My guess is that Biden is slightly more likely than not to withdraw at this point given the range of political pressures on him. But people should recognize that the calls for him to step down, despite being quite loud and well-placed, are not unanimous within the party, that prominent women and people of color are urging him to stay on, and that it is those voices to whom Biden has often listened in the past. And everyone involved has an interest and an axe to grind.
Yes, I consider myself one of the “school”’s more on-line members.
Excellent summary, Seth. I’m sending to my students.
I agree about how stunning it is to see so many people so certain of unknowable things. That said, any estimates of how much damage a late contentions primary/convention does to a party’s chances? I keep thinking it’s a negative all in its own right because its admission of party fallibility.
Also, what’s with the largely white donor class/ pundit position that it’s okay to pass over Harris in favor of the promise of a conversion-produced (white, likely male) savior. Are they nuts? Missing the politics gene? Just convince women, esp Black women, will overlook the insult and fall in line?
I think citing Sorkin is a bit of a straw man here. If you want an an example of "Angry anti-Trump Dem party white guy who wants Biden replaced" party actor Yglesias is a much better example:
"After watching the debate, I think it’s clear that Harris would be better.
Will she rise to the occasion and become a great politician? I hope so. But I wouldn’t count on it. Would she deliver replacement-level performance? I’m quite sure she would. She wouldn’t say “we finally beat Medicare” when she meant “we finally beat the prescription drug companies and let Medicare bargain for lower prices.” She wouldn’t let her opponent repeatedly — and falsely — claim that immigrants are undermining Social Security’s finances when the exact opposite is true. She wouldn’t discuss crime while forgetting to mention that the murder rate is lower now than it was when Trump left office.
I have a lot of ideas about how Harris could be a better politician and a lot of opinions about which politicians would be better than Harris. But she’s a replacement-level Democrat, and at this point, Biden is clearly below that." https://www.slowboring.com/p/honor-demands-joe-biden-step-aside
Or to put it another way Biden is clearly losing in the national and swing state polls. In order to turn that around he needed to 1. Demonstrate during the debate to doubters that he could still do the job 2. Run a vigorous campaign that would generate lots of earned media about why Trump is bad 3. Embrace moderate positions to win back moderates who are open to voting Trump but don't like him.
Biden clearly failed at number one (and his actions after the debate compounded this problem), he doesn't seem capable of two (hence him still running a "rose garden strategy") and in making deals with people like AOC to try to hold on to the nomination that make three impossible.
And I think that's the core DB argument: not that it's impossible Biden can win (elections are weird and anything's possible) but that the Dems chances would improve somewhat with a new nominee that could actually be capable doing those three things I outlined above.

## Stored data
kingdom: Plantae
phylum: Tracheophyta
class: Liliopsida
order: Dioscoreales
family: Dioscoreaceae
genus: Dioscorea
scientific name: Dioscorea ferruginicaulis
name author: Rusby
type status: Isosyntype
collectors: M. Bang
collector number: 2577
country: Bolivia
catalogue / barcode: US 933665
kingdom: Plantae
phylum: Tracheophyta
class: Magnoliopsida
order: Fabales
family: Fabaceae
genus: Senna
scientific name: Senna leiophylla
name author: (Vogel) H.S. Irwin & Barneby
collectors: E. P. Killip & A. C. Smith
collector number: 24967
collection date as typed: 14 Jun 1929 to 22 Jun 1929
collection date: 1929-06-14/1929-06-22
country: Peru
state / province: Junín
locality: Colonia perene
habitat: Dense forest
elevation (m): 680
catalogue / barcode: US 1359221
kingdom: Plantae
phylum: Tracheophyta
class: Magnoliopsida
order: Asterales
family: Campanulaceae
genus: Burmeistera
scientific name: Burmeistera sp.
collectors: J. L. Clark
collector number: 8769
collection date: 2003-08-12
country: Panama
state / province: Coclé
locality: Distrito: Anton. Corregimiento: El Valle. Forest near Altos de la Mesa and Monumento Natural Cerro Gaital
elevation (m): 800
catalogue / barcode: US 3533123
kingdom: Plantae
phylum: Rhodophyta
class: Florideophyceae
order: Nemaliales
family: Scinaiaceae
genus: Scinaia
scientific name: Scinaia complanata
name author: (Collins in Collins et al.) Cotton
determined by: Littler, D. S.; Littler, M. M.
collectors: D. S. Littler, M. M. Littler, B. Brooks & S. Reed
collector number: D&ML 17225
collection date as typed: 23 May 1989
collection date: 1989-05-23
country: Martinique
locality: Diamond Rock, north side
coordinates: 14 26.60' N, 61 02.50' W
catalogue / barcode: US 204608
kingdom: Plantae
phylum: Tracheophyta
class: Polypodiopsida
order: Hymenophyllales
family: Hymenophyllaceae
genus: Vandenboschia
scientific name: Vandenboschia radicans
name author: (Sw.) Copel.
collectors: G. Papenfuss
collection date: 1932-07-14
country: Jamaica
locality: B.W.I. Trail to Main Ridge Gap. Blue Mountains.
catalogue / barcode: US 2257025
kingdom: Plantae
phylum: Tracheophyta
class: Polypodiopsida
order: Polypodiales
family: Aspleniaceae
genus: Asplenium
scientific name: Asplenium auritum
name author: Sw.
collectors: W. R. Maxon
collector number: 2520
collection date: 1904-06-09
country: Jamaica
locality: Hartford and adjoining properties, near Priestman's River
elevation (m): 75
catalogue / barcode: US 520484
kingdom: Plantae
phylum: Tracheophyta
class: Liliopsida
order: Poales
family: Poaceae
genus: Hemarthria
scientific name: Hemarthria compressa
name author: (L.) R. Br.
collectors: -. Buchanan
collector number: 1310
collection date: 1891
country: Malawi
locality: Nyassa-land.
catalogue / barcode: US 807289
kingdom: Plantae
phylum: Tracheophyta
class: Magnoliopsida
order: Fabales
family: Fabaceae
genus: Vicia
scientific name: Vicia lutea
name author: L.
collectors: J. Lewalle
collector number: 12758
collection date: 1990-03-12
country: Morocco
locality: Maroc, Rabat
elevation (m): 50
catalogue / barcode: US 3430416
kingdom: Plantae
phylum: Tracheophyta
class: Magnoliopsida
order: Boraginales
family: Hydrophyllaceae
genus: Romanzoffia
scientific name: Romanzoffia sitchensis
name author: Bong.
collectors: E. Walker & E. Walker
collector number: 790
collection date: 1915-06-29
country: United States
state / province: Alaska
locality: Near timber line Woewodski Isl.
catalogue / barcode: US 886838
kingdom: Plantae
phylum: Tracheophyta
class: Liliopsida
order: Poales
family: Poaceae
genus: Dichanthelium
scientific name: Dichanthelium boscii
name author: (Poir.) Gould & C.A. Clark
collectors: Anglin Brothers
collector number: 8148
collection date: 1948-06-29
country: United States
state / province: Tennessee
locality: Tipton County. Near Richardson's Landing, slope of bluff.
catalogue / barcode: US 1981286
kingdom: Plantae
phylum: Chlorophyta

## AIM OF THE EXERCISE
In the comment thread on Biden's candidacy, whom does one commenter propose as a better example than Sorkin of an anti-Trump Democratic party actor who wants Biden replaced? The data has no connection to the comment thread on Biden's candidacy.

## SOLVED PROBLEM
Yglesias.